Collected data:
========

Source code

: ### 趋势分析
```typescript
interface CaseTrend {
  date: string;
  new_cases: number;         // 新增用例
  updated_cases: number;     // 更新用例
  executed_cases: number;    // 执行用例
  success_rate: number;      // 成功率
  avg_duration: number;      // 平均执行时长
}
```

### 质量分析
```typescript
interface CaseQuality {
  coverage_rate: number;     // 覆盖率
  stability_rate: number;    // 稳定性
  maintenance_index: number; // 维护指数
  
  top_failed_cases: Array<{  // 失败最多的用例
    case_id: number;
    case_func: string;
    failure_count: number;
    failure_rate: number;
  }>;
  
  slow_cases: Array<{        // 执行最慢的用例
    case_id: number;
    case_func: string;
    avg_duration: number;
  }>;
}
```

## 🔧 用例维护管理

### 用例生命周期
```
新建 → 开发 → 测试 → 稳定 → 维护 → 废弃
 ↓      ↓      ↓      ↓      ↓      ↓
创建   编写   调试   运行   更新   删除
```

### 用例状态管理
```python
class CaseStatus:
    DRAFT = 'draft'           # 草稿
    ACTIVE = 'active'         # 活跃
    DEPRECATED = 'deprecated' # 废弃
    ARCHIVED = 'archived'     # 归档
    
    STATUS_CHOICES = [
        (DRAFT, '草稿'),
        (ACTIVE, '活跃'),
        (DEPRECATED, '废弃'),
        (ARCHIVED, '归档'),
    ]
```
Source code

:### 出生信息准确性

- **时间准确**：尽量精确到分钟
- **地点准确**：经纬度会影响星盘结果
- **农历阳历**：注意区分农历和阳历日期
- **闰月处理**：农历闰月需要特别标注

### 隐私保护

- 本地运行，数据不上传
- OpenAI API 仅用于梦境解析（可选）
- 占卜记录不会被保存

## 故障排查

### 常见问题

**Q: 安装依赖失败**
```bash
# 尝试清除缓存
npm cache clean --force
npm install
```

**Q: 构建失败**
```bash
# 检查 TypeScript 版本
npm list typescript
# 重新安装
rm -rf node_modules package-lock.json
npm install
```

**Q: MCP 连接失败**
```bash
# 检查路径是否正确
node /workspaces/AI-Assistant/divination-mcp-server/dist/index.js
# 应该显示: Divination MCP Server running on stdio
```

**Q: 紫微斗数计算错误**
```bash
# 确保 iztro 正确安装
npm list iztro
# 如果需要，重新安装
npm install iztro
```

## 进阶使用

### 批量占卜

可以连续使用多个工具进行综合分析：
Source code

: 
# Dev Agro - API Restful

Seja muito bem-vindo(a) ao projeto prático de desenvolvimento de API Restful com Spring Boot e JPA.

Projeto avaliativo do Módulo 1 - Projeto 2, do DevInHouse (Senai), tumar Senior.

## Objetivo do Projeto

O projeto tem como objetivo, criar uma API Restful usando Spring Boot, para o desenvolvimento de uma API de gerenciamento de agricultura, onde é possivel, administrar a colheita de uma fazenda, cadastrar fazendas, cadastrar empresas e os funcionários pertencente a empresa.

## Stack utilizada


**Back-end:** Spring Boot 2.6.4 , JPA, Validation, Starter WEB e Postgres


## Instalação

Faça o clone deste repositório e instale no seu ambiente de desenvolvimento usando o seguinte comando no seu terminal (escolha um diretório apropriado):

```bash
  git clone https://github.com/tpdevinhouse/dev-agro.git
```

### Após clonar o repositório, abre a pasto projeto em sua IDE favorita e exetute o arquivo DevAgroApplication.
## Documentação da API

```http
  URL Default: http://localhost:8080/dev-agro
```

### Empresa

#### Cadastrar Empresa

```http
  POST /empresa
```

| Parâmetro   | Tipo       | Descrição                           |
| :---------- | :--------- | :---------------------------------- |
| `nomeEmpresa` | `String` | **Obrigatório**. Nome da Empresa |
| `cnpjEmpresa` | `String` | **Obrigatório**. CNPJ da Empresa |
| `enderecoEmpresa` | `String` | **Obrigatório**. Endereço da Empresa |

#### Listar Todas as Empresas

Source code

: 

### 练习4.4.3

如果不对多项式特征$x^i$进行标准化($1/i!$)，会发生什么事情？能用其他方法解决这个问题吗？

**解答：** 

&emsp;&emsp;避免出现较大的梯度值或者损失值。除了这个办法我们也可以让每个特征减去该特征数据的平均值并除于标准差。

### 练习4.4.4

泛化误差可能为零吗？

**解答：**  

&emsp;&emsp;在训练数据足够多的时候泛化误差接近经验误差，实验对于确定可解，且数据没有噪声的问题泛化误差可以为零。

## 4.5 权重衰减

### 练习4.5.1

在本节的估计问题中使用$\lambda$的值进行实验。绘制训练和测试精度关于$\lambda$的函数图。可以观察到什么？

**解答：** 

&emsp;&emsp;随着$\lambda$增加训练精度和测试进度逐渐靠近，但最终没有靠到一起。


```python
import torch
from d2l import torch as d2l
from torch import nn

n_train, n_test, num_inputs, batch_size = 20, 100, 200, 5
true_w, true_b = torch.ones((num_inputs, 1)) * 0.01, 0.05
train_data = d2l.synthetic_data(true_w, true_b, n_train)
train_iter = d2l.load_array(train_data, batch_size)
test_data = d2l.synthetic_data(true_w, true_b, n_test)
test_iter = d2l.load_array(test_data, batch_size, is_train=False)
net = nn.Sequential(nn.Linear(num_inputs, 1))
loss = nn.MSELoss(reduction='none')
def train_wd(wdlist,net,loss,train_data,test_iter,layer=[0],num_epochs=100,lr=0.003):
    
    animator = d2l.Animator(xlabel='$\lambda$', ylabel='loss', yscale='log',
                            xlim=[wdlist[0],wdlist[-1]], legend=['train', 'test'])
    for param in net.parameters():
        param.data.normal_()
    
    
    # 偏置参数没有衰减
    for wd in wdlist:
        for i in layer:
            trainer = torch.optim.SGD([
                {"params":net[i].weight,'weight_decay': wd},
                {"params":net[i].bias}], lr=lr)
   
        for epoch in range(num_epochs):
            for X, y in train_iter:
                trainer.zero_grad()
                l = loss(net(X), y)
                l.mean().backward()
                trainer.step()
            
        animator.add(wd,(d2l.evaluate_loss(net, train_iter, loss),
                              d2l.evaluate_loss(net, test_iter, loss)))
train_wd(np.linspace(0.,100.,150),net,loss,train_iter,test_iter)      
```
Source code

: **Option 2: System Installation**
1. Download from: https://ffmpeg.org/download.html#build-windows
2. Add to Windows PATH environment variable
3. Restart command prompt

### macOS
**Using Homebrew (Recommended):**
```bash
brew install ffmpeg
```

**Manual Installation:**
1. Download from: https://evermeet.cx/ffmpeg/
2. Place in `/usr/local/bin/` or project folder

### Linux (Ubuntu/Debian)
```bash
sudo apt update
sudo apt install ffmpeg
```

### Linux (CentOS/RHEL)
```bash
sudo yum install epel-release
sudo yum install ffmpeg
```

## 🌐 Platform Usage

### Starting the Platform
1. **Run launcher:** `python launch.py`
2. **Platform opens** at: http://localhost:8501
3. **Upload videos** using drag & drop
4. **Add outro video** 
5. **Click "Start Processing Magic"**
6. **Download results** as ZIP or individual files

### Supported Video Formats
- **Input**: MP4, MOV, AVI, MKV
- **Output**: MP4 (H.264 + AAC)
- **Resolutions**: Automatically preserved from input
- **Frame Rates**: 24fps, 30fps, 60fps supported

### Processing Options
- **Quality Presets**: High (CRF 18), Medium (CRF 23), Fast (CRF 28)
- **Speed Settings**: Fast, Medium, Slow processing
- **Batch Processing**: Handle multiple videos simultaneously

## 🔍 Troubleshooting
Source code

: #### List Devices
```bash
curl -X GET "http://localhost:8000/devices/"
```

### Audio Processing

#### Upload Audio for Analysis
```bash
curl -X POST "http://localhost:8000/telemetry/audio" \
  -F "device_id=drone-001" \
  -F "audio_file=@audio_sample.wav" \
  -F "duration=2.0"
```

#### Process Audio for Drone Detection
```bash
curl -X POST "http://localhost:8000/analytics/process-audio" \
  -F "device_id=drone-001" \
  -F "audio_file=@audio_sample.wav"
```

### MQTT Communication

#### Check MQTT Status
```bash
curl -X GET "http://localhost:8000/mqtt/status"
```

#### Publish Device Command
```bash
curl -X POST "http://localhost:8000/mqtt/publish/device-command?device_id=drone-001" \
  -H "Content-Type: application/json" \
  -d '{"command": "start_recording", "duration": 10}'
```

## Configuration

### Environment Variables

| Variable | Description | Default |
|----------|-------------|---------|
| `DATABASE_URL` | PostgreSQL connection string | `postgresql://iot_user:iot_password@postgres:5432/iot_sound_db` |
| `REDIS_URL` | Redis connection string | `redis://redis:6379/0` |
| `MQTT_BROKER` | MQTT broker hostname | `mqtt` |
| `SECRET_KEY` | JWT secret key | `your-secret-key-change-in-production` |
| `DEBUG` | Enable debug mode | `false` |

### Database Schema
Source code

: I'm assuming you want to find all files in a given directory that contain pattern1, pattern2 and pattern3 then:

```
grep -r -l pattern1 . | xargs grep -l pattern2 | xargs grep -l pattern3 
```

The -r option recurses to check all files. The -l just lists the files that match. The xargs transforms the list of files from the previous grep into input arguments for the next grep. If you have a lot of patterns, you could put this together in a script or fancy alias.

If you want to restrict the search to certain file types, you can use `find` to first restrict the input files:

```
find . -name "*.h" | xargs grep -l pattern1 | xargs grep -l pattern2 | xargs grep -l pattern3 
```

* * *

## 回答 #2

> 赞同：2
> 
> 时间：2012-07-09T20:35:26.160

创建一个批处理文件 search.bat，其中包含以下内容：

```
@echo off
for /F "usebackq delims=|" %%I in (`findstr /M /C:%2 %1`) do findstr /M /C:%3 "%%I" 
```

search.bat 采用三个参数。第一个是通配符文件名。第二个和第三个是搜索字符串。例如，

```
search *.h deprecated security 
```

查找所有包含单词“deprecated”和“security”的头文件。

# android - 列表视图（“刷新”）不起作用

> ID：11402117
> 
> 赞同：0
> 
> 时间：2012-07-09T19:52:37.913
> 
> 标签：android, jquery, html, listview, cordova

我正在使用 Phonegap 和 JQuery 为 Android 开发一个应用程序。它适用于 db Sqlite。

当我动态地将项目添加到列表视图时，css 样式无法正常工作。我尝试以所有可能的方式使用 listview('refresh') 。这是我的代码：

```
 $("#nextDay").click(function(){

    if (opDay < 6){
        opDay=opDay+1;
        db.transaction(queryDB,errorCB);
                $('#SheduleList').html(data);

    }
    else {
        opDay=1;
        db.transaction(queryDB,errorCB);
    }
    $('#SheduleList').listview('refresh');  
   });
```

========

## Your assignment
Each line of the entries above that contains "SheduleList" is to be copied.

## Response below
                $('#SheduleList').html(data);
    $('#SheduleList').listview('refresh');  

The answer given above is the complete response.